The Aleppo Statement cited four principles for establishing a common date for Easter/Pascha:
- The ecumenical Council of Nicea in 325 A.D., which sought to establish a common date for the celebration of Easter throughout Christianity, recognized the intimate connection between the Jewish Passover observance and Jesus' last supper, death and resurrection; hence any attempt to set a fixed solar-year date for Easter, such as the second Sunday of April, ignores the Passover connection and should be rejected.
- "The ecumenical council held at Nicea in 325 A.D. determined that Easter/Pascha should be celebrated on the Sunday following the first vernal full moon." Modern Christian observance of Easter/Pascha should follow that norm.
- Nicea used the astronomical science of its day to determine when the first vernal full moon occurred; the principle used by that council should be followed today, using the best observations of contemporary science.

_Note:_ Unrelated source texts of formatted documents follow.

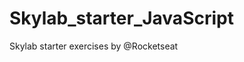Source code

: # Skylab_starter_JavaScript
Skylab starter exercises by @Rocketseat
 
<!-- img src=".github/logo.png >


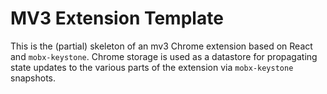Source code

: # MV3 Extension Template
This is the (partial) skeleton of an mv3 Chrome extension based on React and `mobx-keystone`. Chrome storage is used as a datastore for propagating state updates to the various parts of the extension via `mobx-keystone` snapshots.
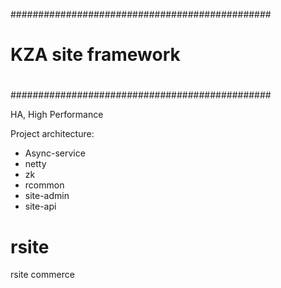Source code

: ###############################################
#
#       KZA site framework
#
###############################################

HA, High Performance

Project architecture:
* Async-service
* netty
* zk
* rcommon
* site-admin
* site-api

# rsite
rsite commerce
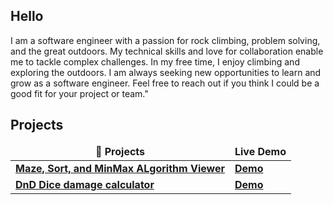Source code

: ## Hello

I am a software engineer with a passion for rock climbing, problem solving, and the great outdoors. My technical skills and love for collaboration enable me to tackle complex challenges. In my free time, I enjoy climbing and exploring the outdoors. I am always seeking new opportunities to learn and grow as a software engineer. Feel free to reach out if you think I could be a good fit for your project or team."

## Projects

<table>
  <thead align="center">
    <tr border: none;>
      <td><b>🎁 Projects</b></td>
      <td><b> Live Demo</b></td>
    </tr>
  </thead>
  <tbody>
    <tr>
      <td><a href="https://github.com/Gravender/AiGames"><b>Maze, Sort, and MinMax ALgorithm Viewer</b></a></td>
      <td><a href="https://gravender.github.io/AiGames/"><b>Demo</b></a></td>
    </tr>
	  <tr>
      <td><a href="https://github.com/Gravender/dnddice"><b>DnD Dice damage calculator</b></a></td>
      <td><a href="https://gravender.github.io/dnddice/"><b>Demo</b></a></td>
      </tr>
  </tbody>
</table>

<!---
Gravender/Gravender is a ✨ special ✨ repository because its `README.md` (this file) appears on your GitHub profile.
You can click the Preview link to take a look at your changes.
--->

- Since Jesus celebrated his final Passover meal before his death in Jerusalem, the modern scientific calculations of the first full moon after the vernal equinox should be based on when that first full moon occurs in Jerusalem. (Calculations elsewhere in the world could lead to dating it one day earlier or later, changing the calculation of the following Sunday by up to a week.)

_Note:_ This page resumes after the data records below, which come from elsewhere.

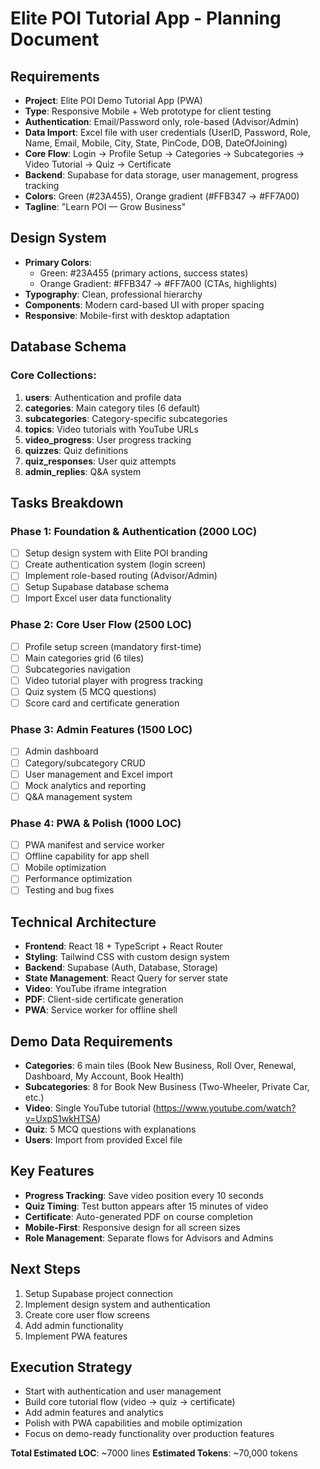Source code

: # Elite POI Tutorial App - Planning Document

## Requirements
- **Project**: Elite POI Demo Tutorial App (PWA)
- **Type**: Responsive Mobile + Web prototype for client testing
- **Authentication**: Email/Password only, role-based (Advisor/Admin)
- **Data Import**: Excel file with user credentials (UserID, Password, Role, Name, Email, Mobile, City, State, PinCode, DOB, DateOfJoining)
- **Core Flow**: Login → Profile Setup → Categories → Subcategories → Video Tutorial → Quiz → Certificate
- **Backend**: Supabase for data storage, user management, progress tracking
- **Colors**: Green (#23A455), Orange gradient (#FFB347 → #FF7A00)
- **Tagline**: "Learn POI — Grow Business"

## Design System
- **Primary Colors**: 
  - Green: #23A455 (primary actions, success states)
  - Orange Gradient: #FFB347 → #FF7A00 (CTAs, highlights)
- **Typography**: Clean, professional hierarchy
- **Components**: Modern card-based UI with proper spacing
- **Responsive**: Mobile-first with desktop adaptation

## Database Schema
### Core Collections:
1. **users**: Authentication and profile data
2. **categories**: Main category tiles (6 default)
3. **subcategories**: Category-specific subcategories
4. **topics**: Video tutorials with YouTube URLs
5. **video_progress**: User progress tracking
6. **quizzes**: Quiz definitions
7. **quiz_responses**: User quiz attempts
8. **admin_replies**: Q&A system

## Tasks Breakdown

### Phase 1: Foundation & Authentication (2000 LOC)
- [ ] Setup design system with Elite POI branding
- [ ] Create authentication system (login screen)
- [ ] Implement role-based routing (Advisor/Admin)
- [ ] Setup Supabase database schema
- [ ] Import Excel user data functionality

### Phase 2: Core User Flow (2500 LOC)
- [ ] Profile setup screen (mandatory first-time)
- [ ] Main categories grid (6 tiles)
- [ ] Subcategories navigation
- [ ] Video tutorial player with progress tracking
- [ ] Quiz system (5 MCQ questions)
- [ ] Score card and certificate generation

### Phase 3: Admin Features (1500 LOC)
- [ ] Admin dashboard
- [ ] Category/subcategory CRUD
- [ ] User management and Excel import
- [ ] Mock analytics and reporting
- [ ] Q&A management system

### Phase 4: PWA & Polish (1000 LOC)
- [ ] PWA manifest and service worker
- [ ] Offline capability for app shell
- [ ] Mobile optimization
- [ ] Performance optimization
- [ ] Testing and bug fixes

## Technical Architecture
- **Frontend**: React 18 + TypeScript + React Router
- **Styling**: Tailwind CSS with custom design system
- **Backend**: Supabase (Auth, Database, Storage)
- **State Management**: React Query for server state
- **Video**: YouTube iframe integration
- **PDF**: Client-side certificate generation
- **PWA**: Service worker for offline shell

## Demo Data Requirements
- **Categories**: 6 main tiles (Book New Business, Roll Over, Renewal, Dashboard, My Account, Book Health)
- **Subcategories**: 8 for Book New Business (Two-Wheeler, Private Car, etc.)
- **Video**: Single YouTube tutorial (https://www.youtube.com/watch?v=UxpS1wkHTSA)
- **Quiz**: 5 MCQ questions with explanations
- **Users**: Import from provided Excel file

## Key Features
- **Progress Tracking**: Save video position every 10 seconds
- **Quiz Timing**: Test button appears after 15 minutes of video
- **Certificate**: Auto-generated PDF on course completion
- **Mobile-First**: Responsive design for all screen sizes
- **Role Management**: Separate flows for Advisors and Admins

## Next Steps
1. Setup Supabase project connection
2. Implement design system and authentication
3. Create core user flow screens
4. Add admin functionality
5. Implement PWA features

## Execution Strategy
- Start with authentication and user management
- Build core tutorial flow (video → quiz → certificate)
- Add admin features and analytics
- Polish with PWA capabilities and mobile optimization
- Focus on demo-ready functionality over production features

**Total Estimated LOC**: ~7000 lines
**Estimated Tokens**: ~70,000 tokens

The Aleppo statement made three fundamental recommendations on the observation of Easter/Pascha for all Christian churches:
- "To maintain the Nicene norms – that Easter should fall on the Sunday following the first vernal full moon.
- "To calculate the astronomical data (the vernal equinox and the full moon) by the most accurate possible scientific means.
- To use "as the basis for reckoning the meridian of Jerusalem, the place of Christ's death and resurrection."
The North American consultation called for "careful education and pastoral sensitivity" in moving toward a universal common Christian observance of Easter/Pascha, but it said the task is urgent.
"For the mission of the church, a common celebration would support the unity we already share and help to build it further in the future," it said.
Agreement on the Aleppo principles for common future dates of the observance of Easter/Pascha would entail a major adjustment for most Orthodox churches, since the Julian calendar calculations on which they base their observance departs in most years from both Gregorian calendar calculations and the more precise modern astronomical calculations.
For Catholics and other Western Christians, a shift from the Gregorian calendar calculations to current astronomical data based on the Aleppo principles would entail very few changes, including just one in the next 15 years
In 2019, according to a table put out by the World Council of Churches, Easter would occur on March 24 by modern astronomical reckoning because the first vernal full moon occurs on March 21. By the Gregorian calendar calculations, Easter would occur that year on April 21, and by Julian calendar calculations it would be on April 28. By current Jewish reckoning Passover begins that year on April 20.